Compiti:
1) Nella recensione dello spettacolo di Cauteruccio tratto da Pirandello, chi ha adattato per la scena «Uno, nessuno e centomila»?
2) Riprendi la recensione dello spettacolo pirandelliano di Cauteruccio a partire dal punto in cui si interrompe.

═════ Brano scelto ═════

Uno, nessuno e centomila. I fratelli Cauteruccio a braccetto fra Beckett e Pirandello

Fulvio Cauteruccio
Fulvio Cauteruccio
photo: Stefano Ridolfi

Ogni regista ha il suo autore prediletto. Giancarlo Cauteruccio ha dimostrato negli anni di avere in Samuel Beckett un punto di riferimento, sia per quanto riguarda i testi messi in scena (“Finale di partita”, “L’ultimo nastro di Krapp” e non solo), sia per l’approccio alla messinscena talvolta introspettivo e minimalista. Così anche il primo Pirandello di Cauteruccio profuma di Beckett. Il suo “Uno, nessuno e centomila”, adattato per la scena dal drammaturgo Giuseppe Manfridi (già collaboratore di Cauteruccio), è un chiaro omaggio all’autore di “Aspettando Godot”. Lo è nell’architettura di questo trittico disperato, di questo ‘ménage à trois’ piccolo borghese fatto di legami angoscianti, di equilibri instabili, di precarietà latente. Lo è nel personaggio di Anna Rosa, alter ego del protagonista ma interrata come la Winnie di “Giorni felici”. Lo è nel continuo dialogo fra il giovane banchiere siciliano Vitangelo Moscarda e le voci registrate: un rapporto ossessivo con la memoria che rimanda a Krapp e al suo nastro.

═════ Materiale estratto ═════

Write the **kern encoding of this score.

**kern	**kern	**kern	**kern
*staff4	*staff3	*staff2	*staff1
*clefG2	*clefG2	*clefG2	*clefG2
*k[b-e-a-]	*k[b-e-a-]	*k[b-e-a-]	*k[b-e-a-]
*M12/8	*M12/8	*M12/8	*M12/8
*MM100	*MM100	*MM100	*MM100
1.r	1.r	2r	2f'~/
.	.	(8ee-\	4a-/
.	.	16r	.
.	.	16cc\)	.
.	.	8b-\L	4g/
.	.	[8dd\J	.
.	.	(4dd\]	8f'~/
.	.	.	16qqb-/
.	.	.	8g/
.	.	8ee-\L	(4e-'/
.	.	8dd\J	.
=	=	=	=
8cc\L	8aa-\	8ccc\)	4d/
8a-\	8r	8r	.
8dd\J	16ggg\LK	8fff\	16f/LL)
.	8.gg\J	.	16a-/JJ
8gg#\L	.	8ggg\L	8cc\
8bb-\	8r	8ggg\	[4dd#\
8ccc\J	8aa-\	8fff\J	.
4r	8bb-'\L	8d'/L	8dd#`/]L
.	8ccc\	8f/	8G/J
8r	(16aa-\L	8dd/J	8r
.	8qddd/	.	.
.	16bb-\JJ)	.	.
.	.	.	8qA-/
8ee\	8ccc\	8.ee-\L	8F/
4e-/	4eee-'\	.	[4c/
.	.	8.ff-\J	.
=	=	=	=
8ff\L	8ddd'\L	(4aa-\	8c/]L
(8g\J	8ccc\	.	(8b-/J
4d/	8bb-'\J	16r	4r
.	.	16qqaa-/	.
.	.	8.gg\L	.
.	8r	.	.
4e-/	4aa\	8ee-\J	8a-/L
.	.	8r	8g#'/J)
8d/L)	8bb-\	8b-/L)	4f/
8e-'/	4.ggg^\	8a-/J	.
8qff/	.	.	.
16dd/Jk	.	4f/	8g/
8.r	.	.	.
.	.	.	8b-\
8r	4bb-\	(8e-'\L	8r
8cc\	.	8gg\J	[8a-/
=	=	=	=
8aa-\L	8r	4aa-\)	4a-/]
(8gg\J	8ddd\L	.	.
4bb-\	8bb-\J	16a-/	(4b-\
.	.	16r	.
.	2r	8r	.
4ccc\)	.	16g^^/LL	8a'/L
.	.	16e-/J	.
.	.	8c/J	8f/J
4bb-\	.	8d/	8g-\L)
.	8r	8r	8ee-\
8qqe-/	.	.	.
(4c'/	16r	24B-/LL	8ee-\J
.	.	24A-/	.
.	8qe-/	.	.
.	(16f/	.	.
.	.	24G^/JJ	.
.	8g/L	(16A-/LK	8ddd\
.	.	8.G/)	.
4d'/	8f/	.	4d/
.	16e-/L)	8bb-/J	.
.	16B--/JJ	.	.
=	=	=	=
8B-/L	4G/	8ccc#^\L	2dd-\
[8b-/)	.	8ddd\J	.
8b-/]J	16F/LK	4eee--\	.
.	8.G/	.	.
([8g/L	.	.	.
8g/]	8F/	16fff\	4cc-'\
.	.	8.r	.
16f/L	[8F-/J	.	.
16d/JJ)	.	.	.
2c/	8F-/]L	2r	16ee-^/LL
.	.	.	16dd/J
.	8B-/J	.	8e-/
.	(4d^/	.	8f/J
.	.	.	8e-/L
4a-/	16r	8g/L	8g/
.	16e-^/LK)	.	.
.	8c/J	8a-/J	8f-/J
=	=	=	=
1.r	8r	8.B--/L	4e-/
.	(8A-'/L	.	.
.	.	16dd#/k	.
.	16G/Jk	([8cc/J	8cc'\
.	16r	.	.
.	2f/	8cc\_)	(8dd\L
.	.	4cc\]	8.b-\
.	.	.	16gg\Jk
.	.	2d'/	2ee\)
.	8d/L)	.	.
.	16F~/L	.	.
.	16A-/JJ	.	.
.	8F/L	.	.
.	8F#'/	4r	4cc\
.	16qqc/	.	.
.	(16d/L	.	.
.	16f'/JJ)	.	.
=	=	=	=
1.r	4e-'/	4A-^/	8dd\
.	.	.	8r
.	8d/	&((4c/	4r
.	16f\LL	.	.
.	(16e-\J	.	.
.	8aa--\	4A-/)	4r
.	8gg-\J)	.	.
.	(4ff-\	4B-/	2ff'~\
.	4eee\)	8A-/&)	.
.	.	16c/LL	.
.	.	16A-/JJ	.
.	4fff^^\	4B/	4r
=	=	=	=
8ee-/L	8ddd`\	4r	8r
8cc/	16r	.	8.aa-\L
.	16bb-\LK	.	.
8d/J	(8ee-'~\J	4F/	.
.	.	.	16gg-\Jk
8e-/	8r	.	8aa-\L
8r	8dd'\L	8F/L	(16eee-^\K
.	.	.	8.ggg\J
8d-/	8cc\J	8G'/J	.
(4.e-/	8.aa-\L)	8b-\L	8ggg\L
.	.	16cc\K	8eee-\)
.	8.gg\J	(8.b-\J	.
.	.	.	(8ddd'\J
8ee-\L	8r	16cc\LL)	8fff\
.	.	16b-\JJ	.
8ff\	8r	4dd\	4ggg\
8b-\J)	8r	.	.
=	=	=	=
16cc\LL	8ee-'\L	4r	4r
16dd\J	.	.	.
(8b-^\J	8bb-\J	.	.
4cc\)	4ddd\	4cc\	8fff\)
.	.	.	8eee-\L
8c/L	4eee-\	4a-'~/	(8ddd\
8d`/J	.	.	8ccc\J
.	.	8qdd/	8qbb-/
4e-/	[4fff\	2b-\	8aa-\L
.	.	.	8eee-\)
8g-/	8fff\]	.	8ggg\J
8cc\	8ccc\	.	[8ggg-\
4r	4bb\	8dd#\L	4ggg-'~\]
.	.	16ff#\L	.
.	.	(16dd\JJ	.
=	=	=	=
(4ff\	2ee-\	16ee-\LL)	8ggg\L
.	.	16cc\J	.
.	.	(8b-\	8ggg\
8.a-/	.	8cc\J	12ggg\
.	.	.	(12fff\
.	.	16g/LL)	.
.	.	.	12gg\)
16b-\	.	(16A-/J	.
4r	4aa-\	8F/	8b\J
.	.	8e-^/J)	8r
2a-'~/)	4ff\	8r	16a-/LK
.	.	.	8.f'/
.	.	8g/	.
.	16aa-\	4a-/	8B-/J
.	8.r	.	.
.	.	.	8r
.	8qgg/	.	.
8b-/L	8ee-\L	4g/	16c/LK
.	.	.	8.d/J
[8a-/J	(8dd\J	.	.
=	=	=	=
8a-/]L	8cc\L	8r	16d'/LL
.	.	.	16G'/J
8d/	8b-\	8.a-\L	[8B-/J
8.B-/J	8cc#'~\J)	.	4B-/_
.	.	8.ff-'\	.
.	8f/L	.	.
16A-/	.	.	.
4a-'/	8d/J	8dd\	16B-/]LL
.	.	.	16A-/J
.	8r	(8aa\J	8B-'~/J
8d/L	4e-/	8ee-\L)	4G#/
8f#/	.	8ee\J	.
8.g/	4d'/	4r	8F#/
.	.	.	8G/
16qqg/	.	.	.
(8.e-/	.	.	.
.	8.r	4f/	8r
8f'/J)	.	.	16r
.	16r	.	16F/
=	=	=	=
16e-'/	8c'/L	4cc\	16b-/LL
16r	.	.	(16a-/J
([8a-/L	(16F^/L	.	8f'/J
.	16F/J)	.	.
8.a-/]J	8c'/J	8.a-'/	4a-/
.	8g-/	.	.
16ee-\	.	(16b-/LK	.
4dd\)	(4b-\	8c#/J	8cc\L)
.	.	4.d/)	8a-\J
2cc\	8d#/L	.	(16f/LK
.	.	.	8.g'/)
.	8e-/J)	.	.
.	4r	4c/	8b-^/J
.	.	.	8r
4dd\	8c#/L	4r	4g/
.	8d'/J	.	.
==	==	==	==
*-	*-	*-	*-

═════

Risposte finali:
1) Il drammaturgo Giuseppe Manfridi.

2)
Cauteruccio va a braccetto con i due grandi drammaturghi, mettendoli in gioco uno di fronte all’altro. Il risultato è riuscito, complice la perfetta riscrittura di Manfridi, visionaria e poetica nei dettagli, anche se in certi momenti difficile da seguire se non si ha ben presente l’ultimo romanzo di Pirandello.

Una scrittura che, a tratti isterica, risalta l’interpretazione dell’istrionico Fulvio Cauteruccio. L’attore, in un ritrovato connubio col fratello Giancarlo, dà vita a un Moscarda stralunato, sudando e sputando in continuazione, utilizzando un misto di accenti siculo-calabresi, e grazie a questa interessante interpretazione sottolinea la natura comico-tragica del testo pirandelliano.
Nella riscrittura vengono enfatizzate le tematiche care sia all’autore irlandese che a quello siciliano: l’alienazione dell’uomo contemporaneo, la sua crisi d’identità e la solitudine. Moscarda/Cauteruccio rappresenta il simbolo dell’uomo disagiato e stravolto, dilaniato e succube della figura paterna (usuraia), che compie la sua via crucis fino alla visione finale (del Papa) e all’incontro col suo tragico destino.

Il pubblico guarda tutto questo anche nel riflesso del grande specchio in scena: un simbolo in più dell’interrogarsi, mostrarsi, nascondersi, dello scavare dentro si sé del personaggio pirandelliano.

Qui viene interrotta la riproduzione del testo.